EXERCICE PROPOSÉ 1:
Résumez plus brièvement le paragraphe du texte sur Alexandre et Metternich qui commence par « M. de Metternich lui ayant dit », en conservant ses faits principaux.
EXERCICE PROPOSÉ 2:
Poursuivez, s'il vous plaît, le texte sur Alexandre et Metternich à partir de sa dernière phrase.

TEXTE:
Ces violentes sorties que de temps à autre se permettait la colère feinte ou réelle de l’empereur de Russie ne tombaient pas seulement sur l’ambassadeur de France, qui était de force à les soutenir. Le ministre de l’Autriche, qui s’était peu à peu enhardi jusqu’à élever quelques objections contre la reconstitution de la Pologne, avait été, « peu de jours après, traité par Alexandre avec une hauteur de langage qui aurait pu paraître extraordinaire même à l’égard d’un de ses serviteurs. »


« M. de Metternich lui ayant dit, au sujet de la Pologne, que s’il était question d’en faire une, eux aussi le pourraient, il avait non-seulement qualifié cette observation d’inconvenante et d’indécente, mais s’était emporté jusqu’à dire à M. de Metternich « qu’il était le seul en Autriche qui osât prendre un ton de révolte. » On ajoute que les choses auraient été poussées si loin que M. de Metternich lui aurait déclaré qu’il allait prier son maître de nommer un autre ministre que lui pour le congrès. M. de Metternich sortit de cet entretien dans un état où les personnes de son intimité dirent qu’elles ne l’avaient jamais vu. Lui qui, peu de jours auparavant, avait dit au comte de Schullembourg qu’il se retranchait derrière le temps et faisait une arme de la patience pourrait fort bien la perdre, si elle était mise à pareille épreuve[2] . »

DONNÉES ENREGISTRÉES:
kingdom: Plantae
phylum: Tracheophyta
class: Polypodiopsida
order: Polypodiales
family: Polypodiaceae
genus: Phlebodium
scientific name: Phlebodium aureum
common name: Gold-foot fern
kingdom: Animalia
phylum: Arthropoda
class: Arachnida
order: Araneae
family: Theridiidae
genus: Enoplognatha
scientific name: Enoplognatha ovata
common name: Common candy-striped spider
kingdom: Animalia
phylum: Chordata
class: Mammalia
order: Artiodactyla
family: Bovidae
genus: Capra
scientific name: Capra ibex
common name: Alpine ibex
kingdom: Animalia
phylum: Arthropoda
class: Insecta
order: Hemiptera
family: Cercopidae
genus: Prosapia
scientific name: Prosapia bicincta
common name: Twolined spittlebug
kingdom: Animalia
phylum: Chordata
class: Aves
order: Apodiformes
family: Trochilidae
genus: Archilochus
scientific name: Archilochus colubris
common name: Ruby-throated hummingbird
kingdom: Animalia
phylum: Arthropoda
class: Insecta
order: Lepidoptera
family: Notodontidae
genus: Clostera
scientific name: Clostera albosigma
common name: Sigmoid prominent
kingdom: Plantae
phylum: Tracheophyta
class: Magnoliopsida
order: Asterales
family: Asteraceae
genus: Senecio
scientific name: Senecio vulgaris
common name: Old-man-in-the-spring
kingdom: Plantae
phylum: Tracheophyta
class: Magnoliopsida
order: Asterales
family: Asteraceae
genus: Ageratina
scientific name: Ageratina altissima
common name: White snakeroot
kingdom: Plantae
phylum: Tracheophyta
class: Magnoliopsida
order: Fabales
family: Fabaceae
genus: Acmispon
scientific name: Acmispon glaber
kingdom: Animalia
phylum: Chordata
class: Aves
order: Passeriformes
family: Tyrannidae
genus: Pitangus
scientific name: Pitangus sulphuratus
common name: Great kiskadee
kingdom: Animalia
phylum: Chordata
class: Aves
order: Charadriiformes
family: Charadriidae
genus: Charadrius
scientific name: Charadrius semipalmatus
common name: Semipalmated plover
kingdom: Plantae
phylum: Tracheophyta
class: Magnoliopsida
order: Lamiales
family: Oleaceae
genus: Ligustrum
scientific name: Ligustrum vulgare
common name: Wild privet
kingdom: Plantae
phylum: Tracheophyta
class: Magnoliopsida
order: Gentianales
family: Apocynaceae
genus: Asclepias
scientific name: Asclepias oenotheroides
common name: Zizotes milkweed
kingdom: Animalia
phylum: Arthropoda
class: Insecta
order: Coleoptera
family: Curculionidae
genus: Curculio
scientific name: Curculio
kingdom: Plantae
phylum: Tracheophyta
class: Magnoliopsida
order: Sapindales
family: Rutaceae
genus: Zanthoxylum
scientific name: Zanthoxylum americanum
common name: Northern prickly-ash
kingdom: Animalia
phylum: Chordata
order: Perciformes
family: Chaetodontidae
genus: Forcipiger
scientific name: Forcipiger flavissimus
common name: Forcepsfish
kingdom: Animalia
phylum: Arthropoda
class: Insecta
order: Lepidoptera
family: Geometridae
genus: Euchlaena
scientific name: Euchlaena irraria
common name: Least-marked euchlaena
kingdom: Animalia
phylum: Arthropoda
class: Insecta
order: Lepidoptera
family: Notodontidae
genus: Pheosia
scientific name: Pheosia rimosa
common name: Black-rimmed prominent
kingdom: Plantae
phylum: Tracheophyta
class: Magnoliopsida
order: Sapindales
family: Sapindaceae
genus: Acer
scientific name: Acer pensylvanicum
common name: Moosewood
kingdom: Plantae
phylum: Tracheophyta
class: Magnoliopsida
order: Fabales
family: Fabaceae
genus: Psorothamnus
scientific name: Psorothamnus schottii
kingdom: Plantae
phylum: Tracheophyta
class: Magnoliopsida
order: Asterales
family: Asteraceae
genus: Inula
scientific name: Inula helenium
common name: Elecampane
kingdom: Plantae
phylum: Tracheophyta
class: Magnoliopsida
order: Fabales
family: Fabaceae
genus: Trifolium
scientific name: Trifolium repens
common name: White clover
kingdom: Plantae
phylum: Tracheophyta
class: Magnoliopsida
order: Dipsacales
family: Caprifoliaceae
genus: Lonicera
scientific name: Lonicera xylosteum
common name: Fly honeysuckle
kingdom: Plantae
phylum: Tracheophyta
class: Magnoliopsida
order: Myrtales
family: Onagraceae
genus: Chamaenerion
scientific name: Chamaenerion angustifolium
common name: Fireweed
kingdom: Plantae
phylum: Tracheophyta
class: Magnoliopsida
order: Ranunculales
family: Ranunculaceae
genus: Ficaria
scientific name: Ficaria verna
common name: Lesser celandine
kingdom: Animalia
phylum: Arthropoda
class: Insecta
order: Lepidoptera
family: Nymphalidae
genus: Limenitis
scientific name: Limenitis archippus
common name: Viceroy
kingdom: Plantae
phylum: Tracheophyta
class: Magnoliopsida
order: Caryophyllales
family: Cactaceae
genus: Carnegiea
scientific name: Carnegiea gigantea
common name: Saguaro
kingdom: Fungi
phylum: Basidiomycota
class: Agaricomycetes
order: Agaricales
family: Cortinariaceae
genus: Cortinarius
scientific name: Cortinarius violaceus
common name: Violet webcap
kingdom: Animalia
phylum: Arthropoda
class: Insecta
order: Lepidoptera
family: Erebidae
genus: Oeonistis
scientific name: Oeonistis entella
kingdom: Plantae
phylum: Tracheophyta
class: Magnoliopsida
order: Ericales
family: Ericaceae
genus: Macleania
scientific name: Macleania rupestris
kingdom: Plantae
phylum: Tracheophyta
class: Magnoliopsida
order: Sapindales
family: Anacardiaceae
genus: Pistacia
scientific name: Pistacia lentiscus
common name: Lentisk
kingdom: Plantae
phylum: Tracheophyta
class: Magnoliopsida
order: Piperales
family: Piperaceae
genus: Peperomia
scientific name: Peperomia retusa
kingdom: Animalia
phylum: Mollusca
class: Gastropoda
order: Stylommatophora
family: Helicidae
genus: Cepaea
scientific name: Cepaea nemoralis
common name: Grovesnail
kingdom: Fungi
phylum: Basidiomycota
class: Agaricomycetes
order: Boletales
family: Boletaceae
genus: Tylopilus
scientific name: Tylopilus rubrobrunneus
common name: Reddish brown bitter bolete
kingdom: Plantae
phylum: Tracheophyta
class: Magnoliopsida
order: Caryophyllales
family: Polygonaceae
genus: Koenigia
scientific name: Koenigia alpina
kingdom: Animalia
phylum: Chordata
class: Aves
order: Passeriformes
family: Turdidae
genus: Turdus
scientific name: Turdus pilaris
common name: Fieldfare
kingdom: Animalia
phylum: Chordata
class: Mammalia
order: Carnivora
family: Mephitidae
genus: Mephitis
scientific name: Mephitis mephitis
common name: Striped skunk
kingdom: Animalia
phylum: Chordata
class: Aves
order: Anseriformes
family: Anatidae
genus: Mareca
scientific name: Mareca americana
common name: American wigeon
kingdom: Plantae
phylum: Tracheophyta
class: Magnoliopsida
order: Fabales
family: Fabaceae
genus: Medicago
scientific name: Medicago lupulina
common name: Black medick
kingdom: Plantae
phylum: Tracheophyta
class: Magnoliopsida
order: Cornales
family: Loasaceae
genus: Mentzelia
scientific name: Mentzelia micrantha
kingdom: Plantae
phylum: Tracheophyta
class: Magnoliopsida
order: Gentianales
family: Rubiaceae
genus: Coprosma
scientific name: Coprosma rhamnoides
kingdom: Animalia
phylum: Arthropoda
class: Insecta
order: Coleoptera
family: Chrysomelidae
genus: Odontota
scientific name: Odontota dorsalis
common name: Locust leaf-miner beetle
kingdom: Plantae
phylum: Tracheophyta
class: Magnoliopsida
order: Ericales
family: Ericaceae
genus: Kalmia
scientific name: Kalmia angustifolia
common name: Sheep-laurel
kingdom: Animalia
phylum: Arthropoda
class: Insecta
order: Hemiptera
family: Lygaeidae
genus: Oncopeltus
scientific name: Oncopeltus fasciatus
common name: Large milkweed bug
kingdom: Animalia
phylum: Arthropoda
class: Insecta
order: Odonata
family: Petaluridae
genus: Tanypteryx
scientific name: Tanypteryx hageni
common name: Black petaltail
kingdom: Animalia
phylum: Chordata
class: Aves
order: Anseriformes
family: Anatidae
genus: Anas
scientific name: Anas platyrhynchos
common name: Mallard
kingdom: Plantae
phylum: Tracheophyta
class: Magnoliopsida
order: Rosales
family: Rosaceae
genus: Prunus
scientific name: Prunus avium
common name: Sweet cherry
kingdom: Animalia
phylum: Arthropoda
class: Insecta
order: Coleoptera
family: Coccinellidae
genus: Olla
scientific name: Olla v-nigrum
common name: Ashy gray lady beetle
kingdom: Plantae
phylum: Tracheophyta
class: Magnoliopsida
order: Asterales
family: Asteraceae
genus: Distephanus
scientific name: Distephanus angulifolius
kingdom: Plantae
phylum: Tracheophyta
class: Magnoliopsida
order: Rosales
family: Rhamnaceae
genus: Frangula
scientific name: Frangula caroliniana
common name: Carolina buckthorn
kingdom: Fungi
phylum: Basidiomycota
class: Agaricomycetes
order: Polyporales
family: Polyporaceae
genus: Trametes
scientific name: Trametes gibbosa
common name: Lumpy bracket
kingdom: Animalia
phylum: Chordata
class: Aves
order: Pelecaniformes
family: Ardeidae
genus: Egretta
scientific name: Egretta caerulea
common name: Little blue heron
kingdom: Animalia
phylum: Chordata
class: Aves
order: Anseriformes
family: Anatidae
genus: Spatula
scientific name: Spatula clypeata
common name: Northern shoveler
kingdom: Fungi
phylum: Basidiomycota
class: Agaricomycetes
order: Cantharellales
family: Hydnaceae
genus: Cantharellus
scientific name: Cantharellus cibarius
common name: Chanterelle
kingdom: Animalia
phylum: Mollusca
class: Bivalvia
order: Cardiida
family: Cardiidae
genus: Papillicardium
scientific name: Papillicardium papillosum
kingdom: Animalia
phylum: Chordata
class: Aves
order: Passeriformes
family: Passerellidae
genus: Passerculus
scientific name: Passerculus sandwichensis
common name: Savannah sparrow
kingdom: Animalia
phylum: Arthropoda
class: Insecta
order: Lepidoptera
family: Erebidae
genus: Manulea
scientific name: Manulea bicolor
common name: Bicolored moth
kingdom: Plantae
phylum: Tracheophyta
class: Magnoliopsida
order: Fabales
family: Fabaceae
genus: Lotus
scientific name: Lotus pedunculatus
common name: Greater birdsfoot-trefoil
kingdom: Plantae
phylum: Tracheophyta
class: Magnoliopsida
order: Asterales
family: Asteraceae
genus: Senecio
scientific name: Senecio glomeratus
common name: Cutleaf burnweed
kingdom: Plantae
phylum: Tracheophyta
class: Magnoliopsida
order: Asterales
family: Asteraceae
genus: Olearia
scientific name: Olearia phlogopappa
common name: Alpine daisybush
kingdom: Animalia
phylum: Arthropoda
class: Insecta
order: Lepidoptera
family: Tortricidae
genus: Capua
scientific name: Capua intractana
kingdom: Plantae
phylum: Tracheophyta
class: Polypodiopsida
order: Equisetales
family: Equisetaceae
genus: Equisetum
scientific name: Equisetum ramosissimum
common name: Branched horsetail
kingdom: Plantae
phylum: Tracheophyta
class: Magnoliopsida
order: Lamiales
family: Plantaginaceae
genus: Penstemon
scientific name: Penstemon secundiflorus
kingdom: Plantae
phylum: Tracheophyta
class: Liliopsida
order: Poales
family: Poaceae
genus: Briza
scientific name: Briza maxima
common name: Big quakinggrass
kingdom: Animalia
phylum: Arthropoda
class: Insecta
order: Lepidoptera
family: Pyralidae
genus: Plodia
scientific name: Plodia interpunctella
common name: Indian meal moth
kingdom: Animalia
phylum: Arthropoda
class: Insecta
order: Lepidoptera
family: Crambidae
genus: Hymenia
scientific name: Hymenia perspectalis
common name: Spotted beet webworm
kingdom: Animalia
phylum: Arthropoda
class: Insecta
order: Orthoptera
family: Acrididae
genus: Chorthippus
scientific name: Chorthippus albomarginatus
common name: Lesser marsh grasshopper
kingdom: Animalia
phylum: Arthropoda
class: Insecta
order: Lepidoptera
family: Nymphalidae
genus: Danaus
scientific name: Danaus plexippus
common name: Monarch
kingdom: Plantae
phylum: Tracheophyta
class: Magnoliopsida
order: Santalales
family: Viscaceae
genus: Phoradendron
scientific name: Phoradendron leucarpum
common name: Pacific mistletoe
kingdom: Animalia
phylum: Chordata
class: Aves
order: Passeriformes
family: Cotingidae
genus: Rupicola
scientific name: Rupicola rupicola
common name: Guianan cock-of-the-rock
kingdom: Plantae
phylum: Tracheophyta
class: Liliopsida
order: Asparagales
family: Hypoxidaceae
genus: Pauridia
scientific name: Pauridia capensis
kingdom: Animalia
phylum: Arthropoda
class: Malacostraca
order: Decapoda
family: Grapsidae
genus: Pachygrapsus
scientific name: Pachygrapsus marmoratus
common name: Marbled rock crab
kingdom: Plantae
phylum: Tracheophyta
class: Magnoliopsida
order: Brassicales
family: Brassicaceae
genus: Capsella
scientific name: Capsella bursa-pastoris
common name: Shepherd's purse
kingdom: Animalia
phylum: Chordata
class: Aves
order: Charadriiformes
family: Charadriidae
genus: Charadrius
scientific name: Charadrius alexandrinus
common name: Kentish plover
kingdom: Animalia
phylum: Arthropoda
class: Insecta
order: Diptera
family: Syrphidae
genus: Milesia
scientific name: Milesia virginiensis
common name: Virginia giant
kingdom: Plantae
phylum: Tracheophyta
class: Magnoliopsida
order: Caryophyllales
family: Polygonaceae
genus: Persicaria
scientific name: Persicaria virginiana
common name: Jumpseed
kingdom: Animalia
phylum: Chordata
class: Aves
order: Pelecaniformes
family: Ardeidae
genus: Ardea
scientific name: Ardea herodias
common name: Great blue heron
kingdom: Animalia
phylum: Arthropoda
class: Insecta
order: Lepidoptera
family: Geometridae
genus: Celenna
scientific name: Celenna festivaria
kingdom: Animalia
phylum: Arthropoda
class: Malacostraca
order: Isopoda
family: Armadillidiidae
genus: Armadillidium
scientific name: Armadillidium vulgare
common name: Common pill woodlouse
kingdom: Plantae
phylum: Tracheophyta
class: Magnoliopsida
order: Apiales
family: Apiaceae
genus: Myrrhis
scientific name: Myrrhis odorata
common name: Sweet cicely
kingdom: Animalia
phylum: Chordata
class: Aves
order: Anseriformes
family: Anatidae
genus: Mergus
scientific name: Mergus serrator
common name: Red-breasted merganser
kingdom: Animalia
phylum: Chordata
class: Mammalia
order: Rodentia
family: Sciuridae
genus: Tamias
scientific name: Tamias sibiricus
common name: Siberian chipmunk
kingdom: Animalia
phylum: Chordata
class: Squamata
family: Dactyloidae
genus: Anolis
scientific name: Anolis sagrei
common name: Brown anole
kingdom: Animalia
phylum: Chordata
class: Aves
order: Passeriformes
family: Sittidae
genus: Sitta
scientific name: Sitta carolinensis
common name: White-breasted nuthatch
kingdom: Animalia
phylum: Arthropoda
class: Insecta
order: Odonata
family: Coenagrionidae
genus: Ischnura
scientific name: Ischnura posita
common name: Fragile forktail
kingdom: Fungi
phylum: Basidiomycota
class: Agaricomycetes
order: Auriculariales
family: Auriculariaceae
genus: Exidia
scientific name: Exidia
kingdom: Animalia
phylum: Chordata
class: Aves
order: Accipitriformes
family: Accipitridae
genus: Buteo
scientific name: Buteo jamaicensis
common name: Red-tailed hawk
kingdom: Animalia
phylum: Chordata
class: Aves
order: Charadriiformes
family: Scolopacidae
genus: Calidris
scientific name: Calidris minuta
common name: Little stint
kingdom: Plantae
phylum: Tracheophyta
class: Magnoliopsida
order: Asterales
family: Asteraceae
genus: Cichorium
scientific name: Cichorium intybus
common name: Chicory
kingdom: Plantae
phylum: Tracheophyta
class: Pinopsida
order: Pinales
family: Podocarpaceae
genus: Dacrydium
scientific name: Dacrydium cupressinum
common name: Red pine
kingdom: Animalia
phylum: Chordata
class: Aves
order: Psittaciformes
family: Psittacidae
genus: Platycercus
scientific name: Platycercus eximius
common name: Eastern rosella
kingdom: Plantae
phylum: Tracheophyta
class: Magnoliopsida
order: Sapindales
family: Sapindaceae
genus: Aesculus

BONNE RÉPONSE 1:
Metternich fit observer à Alexandre, au sujet de la Pologne, que s'il était question d'en faire une, eux aussi le pourraient. Alexandre qualifia cette remarque d'inconvenante et d'indécente, et lui lança qu'il était le seul en Autriche à oser prendre un ton de révolte. On ajoute que Metternich lui aurait déclaré qu'il allait prier son maître de nommer un autre ministre pour le congrès. Ses intimes dirent ne l'avoir jamais vu dans un tel état au sortir de l'entretien. Lui qui, peu avant, disait au comte de Schullembourg faire de la patience une arme pourrait bien la perdre à pareille épreuve.

BONNE RÉPONSE 2:
On commençait en effet à se prononcer fortement à Vienne contre les prétentions russes, et la cause du roi de Saxe gagnait de plus en plus faveur parmi les représentans des petites cours, qui se sentaient toutes menacées dans sa personne. La famille impériale et l’aristocratie autrichienne éprouvaient pour lui une sympa-

  1. Lettre particulière de M. de Talleyrand au roi Louis XVIII, 25 octobre 1814.
  2. Lettre particulière de M. de Talleyrand au roi Louis XVIII, 31 octobre 1814.